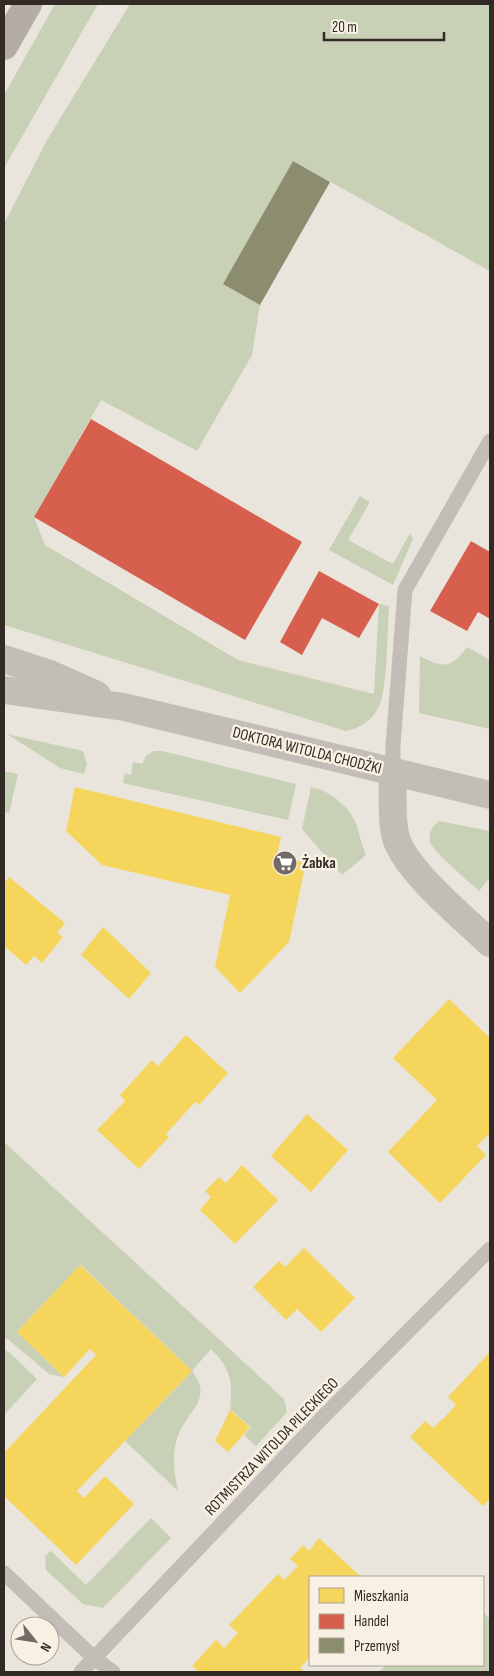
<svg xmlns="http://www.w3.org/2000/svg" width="494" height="1676" viewBox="0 0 494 1676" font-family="'Sofia Sans Condensed',sans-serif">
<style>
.green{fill:#c8d0b6}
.homes{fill:#f6d55c}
.shops{fill:#d6604d}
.industry{fill:#8c8c6e}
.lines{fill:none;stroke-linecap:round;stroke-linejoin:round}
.lane{stroke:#c2bdb6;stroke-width:15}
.street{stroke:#c2bdb6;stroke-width:28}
.secondary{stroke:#b3ada6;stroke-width:28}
.labels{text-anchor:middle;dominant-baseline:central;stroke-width:5;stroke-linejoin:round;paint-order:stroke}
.street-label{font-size:16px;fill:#322a25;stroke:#f8f0e2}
.poi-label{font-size:16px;font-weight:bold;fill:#322a25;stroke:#f8f0e2;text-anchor:start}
</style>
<rect width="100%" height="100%" fill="#eae5dc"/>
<!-- green -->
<g class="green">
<polygon points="55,4 98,4 4,168 4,95"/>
<path d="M130,4H490V271L293,161L223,284L260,305L252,355L197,451L101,400L34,517L45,545L238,660L374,694L379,604L389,606C387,629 388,688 379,706C373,720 360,728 346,731L4,625V224L47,140Z"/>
<polygon points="360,496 370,502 348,540 393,564 410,533 413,539 393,585 329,550"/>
<path d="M467,647L490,660V729L419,713L420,656C442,668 451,669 467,647Z"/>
<polygon points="7,734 83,751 87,764 84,774 60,768"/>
<polygon points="154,751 162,751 296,784 288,820 123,783 125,773 131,775 133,762 142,764 146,756"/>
<polygon points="4,771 18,774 9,813 4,812"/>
<path d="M311,787C331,791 352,808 358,829C360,838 362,846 366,855L342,875L302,829Z"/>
<path d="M439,821L490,831V877L479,891C470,882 433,852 430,842C428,834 432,826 439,821Z"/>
<path d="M4,1142L284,1399L287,1412L256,1446L244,1435L251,1427L230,1409C233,1382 231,1369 211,1349L192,1371C213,1398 190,1409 179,1433C171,1452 174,1472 178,1491L125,1441L192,1371L81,1265L17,1332L64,1377L49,1374L9,1340L4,1338Z"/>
<polygon points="4,1350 10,1353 37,1379 4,1415"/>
<polygon points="151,1518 171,1538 103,1608 83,1604 46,1570 45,1556 51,1551 86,1585"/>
<polygon points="483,1612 490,1619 490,1672 379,1672 386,1665 483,1665"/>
</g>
<!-- homes -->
<g class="homes">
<polygon points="75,787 281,837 277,855 306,863 289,942 240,993 215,967 230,895 102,865 66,831"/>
<polygon points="9,877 65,923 57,933 63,937 42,963 34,956 26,965 4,946 4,883"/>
<polygon points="103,927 151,973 129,999 81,955"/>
<polygon points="449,999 490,1038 490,1133 477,1146 486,1155 440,1203 388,1152 437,1100 393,1058"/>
<polygon points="186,1035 228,1073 199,1105 195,1102 166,1134 169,1137 139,1169 97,1130 125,1101 120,1095 152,1060 158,1066"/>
<polygon points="307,1114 348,1150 311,1192 271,1156"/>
<polygon points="242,1165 278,1200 235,1244 200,1210 211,1197 205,1191 219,1177 226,1183"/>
<polygon points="304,1248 355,1298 321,1332 297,1309 286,1320 253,1287 279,1261 285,1267"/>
<polygon points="80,1265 192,1371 77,1491 84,1498 105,1476 134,1504 76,1565 4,1496 4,1453 96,1355 90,1349 64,1377 17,1332"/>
<polygon points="490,1352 490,1498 483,1506 410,1437 425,1421 433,1428 446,1416 456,1405 448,1397"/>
<polygon points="230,1410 250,1427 228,1452 215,1441"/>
<polygon points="319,1538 361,1577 310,1577 310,1657 300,1668 305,1672 199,1672 192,1666 216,1640 224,1648 238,1633 229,1625 278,1574 284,1580 298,1566 290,1559 303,1545 309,1551"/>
</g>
<!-- shops -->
<g class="shops">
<polygon points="91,419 302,542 245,640 34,517"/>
<polygon points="471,541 490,552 490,619 478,612 467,631 430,611"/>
<polygon points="319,571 379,604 359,638 322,618 302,655 280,642"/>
</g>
<!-- industry -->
<polygon class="industry" points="293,161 330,182 260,305 223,284"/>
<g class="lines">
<!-- lane -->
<g class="lane">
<polyline points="393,772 393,746 405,590 490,441"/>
<polyline points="4,1573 94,1658 113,1672"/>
<polyline points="81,1672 322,1418 490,1249"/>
</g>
<!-- street -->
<g class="street">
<polyline points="4,659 50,674 97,695"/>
<polyline points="4,690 124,707 490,795"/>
<path d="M393,772C393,792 391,814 395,834C401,867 465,919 490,943"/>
</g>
<!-- secondary -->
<polyline class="secondary" points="4,46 28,4"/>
</g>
<!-- icons -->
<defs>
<symbol id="supermarket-disc" viewBox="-11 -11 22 22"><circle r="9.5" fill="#726b65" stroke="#f8f0e2"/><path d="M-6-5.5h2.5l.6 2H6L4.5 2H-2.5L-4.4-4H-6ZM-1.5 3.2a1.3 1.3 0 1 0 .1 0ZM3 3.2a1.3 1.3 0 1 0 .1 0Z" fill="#fff"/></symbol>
</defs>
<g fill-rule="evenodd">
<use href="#supermarket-disc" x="271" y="849" width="28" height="28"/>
</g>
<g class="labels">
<!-- street labels -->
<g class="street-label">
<text transform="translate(307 751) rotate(14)">DOKTORA WITOLDA CHODŹKI</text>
<text transform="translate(272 1447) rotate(-46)">ROTMISTRZA WITOLDA PILECKIEGO</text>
</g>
<!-- poi labels -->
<g class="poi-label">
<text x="302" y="863">Żabka</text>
</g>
</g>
<!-- border -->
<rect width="494" height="1676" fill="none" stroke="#322a25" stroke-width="10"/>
<!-- legend -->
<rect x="309" y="1576" width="175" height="90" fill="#f8f0e2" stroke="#a9a196"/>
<rect x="319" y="1588" width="25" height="15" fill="#f6d55c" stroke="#a9a196"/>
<text x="354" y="1601" font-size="15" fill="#322a25">Mieszkania</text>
<rect x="319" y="1614" width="25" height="15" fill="#d6604d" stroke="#a9a196"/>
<text x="354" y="1626" font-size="15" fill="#322a25">Handel</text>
<rect x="319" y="1638" width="25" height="15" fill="#8c8c6e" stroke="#a9a196"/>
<text x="354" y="1651" font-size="15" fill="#322a25">Przemysł</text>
<!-- north arrow -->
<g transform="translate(35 1641) rotate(120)"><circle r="24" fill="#f8f0e2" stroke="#a9a196"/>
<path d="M0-4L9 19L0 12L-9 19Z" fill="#726b65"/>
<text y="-8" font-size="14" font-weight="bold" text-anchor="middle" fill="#322a25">N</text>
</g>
<!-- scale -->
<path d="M324 32v8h120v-8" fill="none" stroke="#322a25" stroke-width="2.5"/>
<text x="332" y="32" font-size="15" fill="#322a25" stroke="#f8f0e2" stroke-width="4" paint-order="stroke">20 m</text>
</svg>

--------------------

● TASK DIRECTIONS: Each line of the material that contains "lines" is to be counted, and only the total stated.

● OUTPUT: 2